Applying this standard, the Court places the plaintiff on notice that the allegations in the pro se complaint may be subject to dismissal for failure to state a claim upon which relief can be granted. Specifically, in this complaint the plaintiff raises concerns about the dental care that she received in prison but may not have alleged facts which show that this care rose to the level of deliberate indifference to her medical needs, the standard for a valid claim of deprivation of some constitutional right in this prison setting. See Spruill v. Gillis, 372 F.3d 218, 237 (3d Cir. 2004).

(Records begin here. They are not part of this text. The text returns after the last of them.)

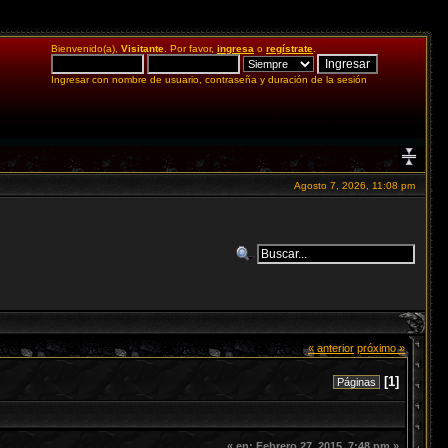
Bienvenido(a),
Visitante
. Por favor,
ingresa
o
regístrate
.
Ingresar con nombre de usuario, contraseña y duración de la sesión
Agosto 7, 2026, 11:08 pm
« anterior
próximo »
[
1
]
Páginas
«
en:
Febrero 27, 2015, 7:48 pm »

Without the inclusion of some further well-pleaded factual allegations, these assertions appear to be little more than "[t]hreadbare recitals of the elements of a cause of action, supported by mere conclusory statements, [which as a legal matter] do not suffice." Ashcroft v. Iqbal, supra 127 S.Ct. At 1979. Since the pro se complaint may not contain sufficient factual recitals to state a claim upon which relief may be granted, the plaintiff is placed on notice that these allegations may be subject to dismissal under 28 U.S.C. § 1915A, and Rule 12(b)(6) of the Federal Rules of Civil Procedure. The Court will, however, provide the plaintiff with an opportunity to correct this potential deficiency in the pro se complaint, and avoid the possible sanction of dismissal of claims. Accordingly, IT IS ORDERED that the plaintiff shall file an amended complaint on or before November 2, 2009. Any amended complaint shall be complete in all respects, and should address the issues raised by this Order. It shall be a new pleading which stands by itself as an adequate complaint without reference to the complaint already filed. Any amended complaint shall be titled as an amended complaint and shall contain the docket number of this case. If the plaintiff fails to file an amended complaint by November 2, 2009, the Court will assume that the plaintiff cannot provide further well-pleaded facts in support of this complaint, and will make appropriate recommendations regarding whether the complaint should be dismissed, for failure to prosecute by complying with this Court's order or for failure to state a claim upon which relief may be granted.